[Electronics engineering source data]
━━━━━━━━━━

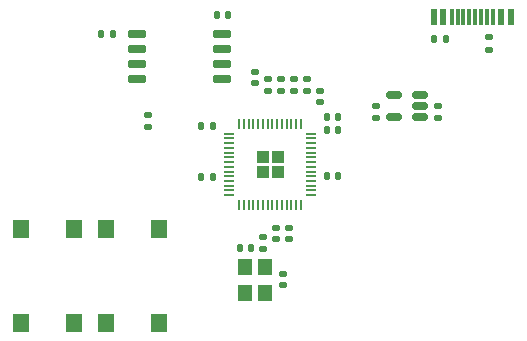
<source format=gtp>
%TF.GenerationSoftware,KiCad,Pcbnew,8.0.8*%
%TF.CreationDate,2025-07-12T18:43:26-05:00*%
%TF.ProjectId,nanosplit,6e616e6f-7370-46c6-9974-2e6b69636164,rev?*%
%TF.SameCoordinates,Original*%
%TF.FileFunction,Paste,Top*%
%TF.FilePolarity,Positive*%
%FSLAX46Y46*%
G04 Gerber Fmt 4.6, Leading zero omitted, Abs format (unit mm)*
G04 Created by KiCad (PCBNEW 8.0.8) date 2025-07-12 18:43:26*
%MOMM*%
%LPD*%
G01*
G04 APERTURE LIST*
G04 Aperture macros list*
%AMRoundRect*
0 Rectangle with rounded corners*
0 $1 Rounding radius*
0 $2 $3 $4 $5 $6 $7 $8 $9 X,Y pos of 4 corners*
0 Add a 4 corners polygon primitive as box body*
4,1,4,$2,$3,$4,$5,$6,$7,$8,$9,$2,$3,0*
0 Add four circle primitives for the rounded corners*
1,1,$1+$1,$2,$3*
1,1,$1+$1,$4,$5*
1,1,$1+$1,$6,$7*
1,1,$1+$1,$8,$9*
0 Add four rect primitives between the rounded corners*
20,1,$1+$1,$2,$3,$4,$5,0*
20,1,$1+$1,$4,$5,$6,$7,0*
20,1,$1+$1,$6,$7,$8,$9,0*
20,1,$1+$1,$8,$9,$2,$3,0*%
G04 Aperture macros list end*
%ADD10RoundRect,0.140000X-0.170000X0.140000X-0.170000X-0.140000X0.170000X-0.140000X0.170000X0.140000X0*%
%ADD11RoundRect,0.140000X-0.140000X-0.170000X0.140000X-0.170000X0.140000X0.170000X-0.140000X0.170000X0*%
%ADD12RoundRect,0.135000X0.185000X-0.135000X0.185000X0.135000X-0.185000X0.135000X-0.185000X-0.135000X0*%
%ADD13RoundRect,0.140000X0.140000X0.170000X-0.140000X0.170000X-0.140000X-0.170000X0.140000X-0.170000X0*%
%ADD14R,1.400000X1.600000*%
%ADD15RoundRect,0.150000X-0.650000X-0.150000X0.650000X-0.150000X0.650000X0.150000X-0.650000X0.150000X0*%
%ADD16RoundRect,0.140000X0.170000X-0.140000X0.170000X0.140000X-0.170000X0.140000X-0.170000X-0.140000X0*%
%ADD17RoundRect,0.250000X-0.292217X-0.292217X0.292217X-0.292217X0.292217X0.292217X-0.292217X0.292217X0*%
%ADD18RoundRect,0.050000X-0.387500X-0.050000X0.387500X-0.050000X0.387500X0.050000X-0.387500X0.050000X0*%
%ADD19RoundRect,0.050000X-0.050000X-0.387500X0.050000X-0.387500X0.050000X0.387500X-0.050000X0.387500X0*%
%ADD20RoundRect,0.135000X0.135000X0.185000X-0.135000X0.185000X-0.135000X-0.185000X0.135000X-0.185000X0*%
%ADD21R,0.600000X1.450000*%
%ADD22R,0.300000X1.450000*%
%ADD23RoundRect,0.135000X-0.185000X0.135000X-0.185000X-0.135000X0.185000X-0.135000X0.185000X0.135000X0*%
%ADD24R,1.200000X1.400000*%
%ADD25RoundRect,0.135000X-0.135000X-0.185000X0.135000X-0.185000X0.135000X0.185000X-0.135000X0.185000X0*%
%ADD26RoundRect,0.150000X0.512500X0.150000X-0.512500X0.150000X-0.512500X-0.150000X0.512500X-0.150000X0*%
G04 APERTURE END LIST*
D10*
%TO.C,C3*%
X198970000Y-106560000D03*
X198970000Y-107520000D03*
%TD*%
D11*
%TO.C,C5*%
X193390000Y-84640000D03*
X194350000Y-84640000D03*
%TD*%
D12*
%TO.C,R5*%
X197270000Y-104450000D03*
X197270000Y-103430000D03*
%TD*%
D13*
%TO.C,C11*%
X193025000Y-94002500D03*
X192065000Y-94002500D03*
%TD*%
D11*
%TO.C,C16*%
X202690000Y-93240000D03*
X203650000Y-93240000D03*
%TD*%
D14*
%TO.C,SW19*%
X181270000Y-102740000D03*
X181270000Y-110740000D03*
X176770000Y-102740000D03*
X176770000Y-110740000D03*
%TD*%
D11*
%TO.C,C2*%
X195310000Y-104340000D03*
X196270000Y-104340000D03*
%TD*%
D15*
%TO.C,U2*%
X186570000Y-86230000D03*
X186570000Y-87500000D03*
X186570000Y-88770000D03*
X186570000Y-90040000D03*
X193770000Y-90040000D03*
X193770000Y-88770000D03*
X193770000Y-87500000D03*
X193770000Y-86230000D03*
%TD*%
D16*
%TO.C,C4*%
X206870000Y-93320000D03*
X206870000Y-92360000D03*
%TD*%
D17*
%TO.C,U3*%
X197232500Y-96640000D03*
X197232500Y-97915000D03*
X198507500Y-96640000D03*
X198507500Y-97915000D03*
D18*
X194432500Y-94677500D03*
X194432500Y-95077500D03*
X194432500Y-95477500D03*
X194432500Y-95877500D03*
X194432500Y-96277500D03*
X194432500Y-96677500D03*
X194432500Y-97077500D03*
X194432500Y-97477500D03*
X194432500Y-97877500D03*
X194432500Y-98277500D03*
X194432500Y-98677500D03*
X194432500Y-99077500D03*
X194432500Y-99477500D03*
X194432500Y-99877500D03*
D19*
X195270000Y-100715000D03*
X195670000Y-100715000D03*
X196070000Y-100715000D03*
X196470000Y-100715000D03*
X196870000Y-100715000D03*
X197270000Y-100715000D03*
X197670000Y-100715000D03*
X198070000Y-100715000D03*
X198470000Y-100715000D03*
X198870000Y-100715000D03*
X199270000Y-100715000D03*
X199670000Y-100715000D03*
X200070000Y-100715000D03*
X200470000Y-100715000D03*
D18*
X201307500Y-99877500D03*
X201307500Y-99477500D03*
X201307500Y-99077500D03*
X201307500Y-98677500D03*
X201307500Y-98277500D03*
X201307500Y-97877500D03*
X201307500Y-97477500D03*
X201307500Y-97077500D03*
X201307500Y-96677500D03*
X201307500Y-96277500D03*
X201307500Y-95877500D03*
X201307500Y-95477500D03*
X201307500Y-95077500D03*
X201307500Y-94677500D03*
D19*
X200470000Y-93840000D03*
X200070000Y-93840000D03*
X199670000Y-93840000D03*
X199270000Y-93840000D03*
X198870000Y-93840000D03*
X198470000Y-93840000D03*
X198070000Y-93840000D03*
X197670000Y-93840000D03*
X197270000Y-93840000D03*
X196870000Y-93840000D03*
X196470000Y-93840000D03*
X196070000Y-93840000D03*
X195670000Y-93840000D03*
X195270000Y-93840000D03*
%TD*%
D20*
%TO.C,R6*%
X212800000Y-86637500D03*
X211780000Y-86637500D03*
%TD*%
D16*
%TO.C,C10*%
X202070000Y-92000000D03*
X202070000Y-91040000D03*
%TD*%
%TO.C,C9*%
X197670000Y-91020000D03*
X197670000Y-90060000D03*
%TD*%
D21*
%TO.C,USB1*%
X218250000Y-84782500D03*
X217450000Y-84782500D03*
D22*
X216750000Y-84782500D03*
X216250000Y-84782500D03*
X215750000Y-84782500D03*
X215250000Y-84782500D03*
X214750000Y-84782500D03*
X214250000Y-84782500D03*
X213750000Y-84782500D03*
X213250000Y-84782500D03*
D21*
X212550000Y-84782500D03*
X211750000Y-84782500D03*
%TD*%
D14*
%TO.C,SW20*%
X183970000Y-110740000D03*
X183970000Y-102740000D03*
X188470000Y-110740000D03*
X188470000Y-102740000D03*
%TD*%
D23*
%TO.C,R4*%
X199870000Y-90030000D03*
X199870000Y-91050000D03*
%TD*%
D16*
%TO.C,C6*%
X196570000Y-90420000D03*
X196570000Y-89460000D03*
%TD*%
D24*
%TO.C,Y1*%
X195720000Y-105940000D03*
X195720000Y-108140000D03*
X197420000Y-108140000D03*
X197420000Y-105940000D03*
%TD*%
D13*
%TO.C,C13*%
X193025000Y-98302500D03*
X192065000Y-98302500D03*
%TD*%
D23*
%TO.C,R1*%
X187545000Y-93092500D03*
X187545000Y-94112500D03*
%TD*%
%TO.C,R3*%
X198770000Y-90030000D03*
X198770000Y-91050000D03*
%TD*%
D16*
%TO.C,C1*%
X212070000Y-93320000D03*
X212070000Y-92360000D03*
%TD*%
D10*
%TO.C,C7*%
X199470000Y-102660000D03*
X199470000Y-103620000D03*
%TD*%
%TO.C,C14*%
X198370000Y-102660000D03*
X198370000Y-103620000D03*
%TD*%
D25*
%TO.C,R2*%
X183560000Y-86240000D03*
X184580000Y-86240000D03*
%TD*%
D26*
%TO.C,U1*%
X210607500Y-93290000D03*
X210607500Y-92340000D03*
X210607500Y-91390000D03*
X208332500Y-91390000D03*
X208332500Y-93290000D03*
%TD*%
D23*
%TO.C,R7*%
X216400000Y-86527500D03*
X216400000Y-87547500D03*
%TD*%
D11*
%TO.C,C12*%
X202690000Y-98240000D03*
X203650000Y-98240000D03*
%TD*%
D16*
%TO.C,C8*%
X200970000Y-91020000D03*
X200970000Y-90060000D03*
%TD*%
D11*
%TO.C,C15*%
X202690000Y-94340000D03*
X203650000Y-94340000D03*
%TD*%
M02*

</source>
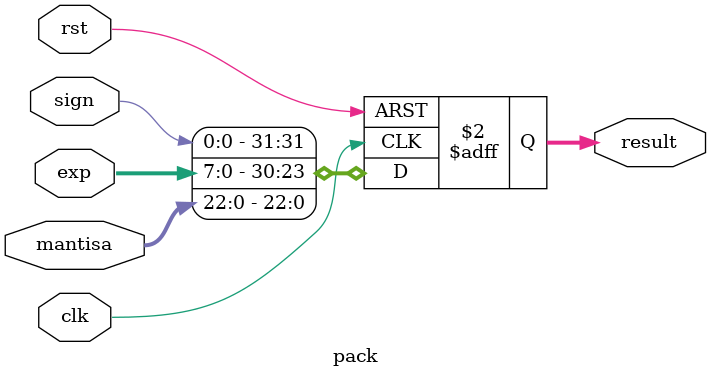
<source format=v>
module pack(
	input wire sign,
	input wire clk,
	input wire rst,
	input wire [22:0] mantisa,
	input wire [7:0] exp,
	
	output reg [31:0] result
);

	always @(posedge clk or posedge rst)
	begin
		if(rst)
		begin
			result <= 32'b0;
		end else
		begin
			result <= {sign,exp,mantisa};
		end
	end
	
endmodule 
</source>
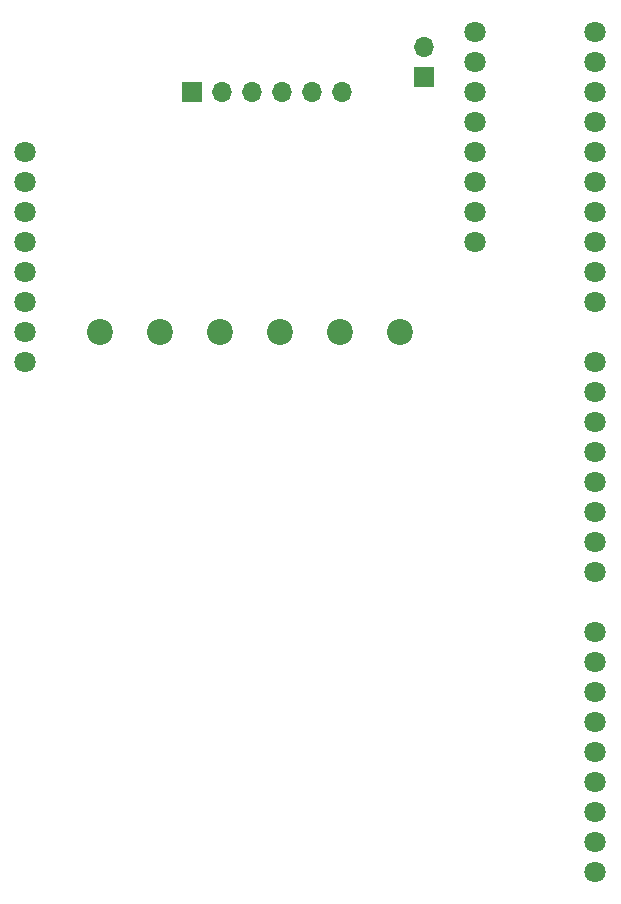
<source format=gbr>
%TF.GenerationSoftware,KiCad,Pcbnew,(6.0.4)*%
%TF.CreationDate,2022-07-05T11:48:25-05:00*%
%TF.ProjectId,nRF52_DK_programmer_shield_v002,6e524635-325f-4444-9b5f-70726f677261,rev?*%
%TF.SameCoordinates,Original*%
%TF.FileFunction,Soldermask,Bot*%
%TF.FilePolarity,Negative*%
%FSLAX46Y46*%
G04 Gerber Fmt 4.6, Leading zero omitted, Abs format (unit mm)*
G04 Created by KiCad (PCBNEW (6.0.4)) date 2022-07-05 11:48:25*
%MOMM*%
%LPD*%
G01*
G04 APERTURE LIST*
%ADD10R,1.700000X1.700000*%
%ADD11O,1.700000X1.700000*%
%ADD12C,1.800000*%
%ADD13C,2.200000*%
G04 APERTURE END LIST*
D10*
%TO.C,J1*%
X155356600Y-56340000D03*
D11*
X155356600Y-53800000D03*
%TD*%
D12*
%TO.C,U1*%
X121600000Y-80490000D03*
X121600000Y-77950000D03*
X121600000Y-75410000D03*
X121600000Y-72870000D03*
X121600000Y-70330000D03*
X121600000Y-67790000D03*
X121600000Y-65250000D03*
X121600000Y-62710000D03*
X159700000Y-70330000D03*
X159700000Y-67790000D03*
X159700000Y-65250000D03*
X159700000Y-62710000D03*
X159700000Y-60170000D03*
X159700000Y-57630000D03*
X159700000Y-55090000D03*
X159700000Y-52550000D03*
X169860000Y-123670000D03*
X169860000Y-121130000D03*
X169860000Y-118590000D03*
X169860000Y-116050000D03*
X169860000Y-113510000D03*
X169860000Y-110970000D03*
X169860000Y-108430000D03*
X169860000Y-105890000D03*
X169860000Y-103350000D03*
X169860000Y-98270000D03*
X169860000Y-95730000D03*
X169860000Y-93190000D03*
X169860000Y-90650000D03*
X169860000Y-88110000D03*
X169860000Y-85570000D03*
X169860000Y-83030000D03*
X169860000Y-80490000D03*
X169860000Y-75410000D03*
X169860000Y-72870000D03*
X169860000Y-70330000D03*
X169860000Y-67790000D03*
X169860000Y-65250000D03*
X169860000Y-62710000D03*
X169860000Y-60170000D03*
X169860000Y-57630000D03*
X169860000Y-55090000D03*
X169860000Y-52550000D03*
%TD*%
D10*
%TO.C,U3*%
X135671600Y-57605000D03*
D11*
X138211600Y-57605000D03*
X140751600Y-57605000D03*
X143291600Y-57605000D03*
X145831600Y-57605000D03*
X148371600Y-57605000D03*
%TD*%
D13*
%TO.C,U2*%
X127950000Y-77950000D03*
X133030000Y-77950000D03*
X138110000Y-77950000D03*
X143190000Y-77950000D03*
X148270000Y-77950000D03*
X153350000Y-77950000D03*
%TD*%
M02*

</source>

━━━━━━━━━━

EXERCISE DIRECTIONS ::
Pull every line containing "unit" from the entries above and copy it.

OUTPUT OF THE TASK ::
G04 Gerber Fmt 4.6, Leading zero omitted, Abs format (unit mm)*
G04 Gerber Fmt 4.6, Leading zero omitted, Abs format (unit mm)*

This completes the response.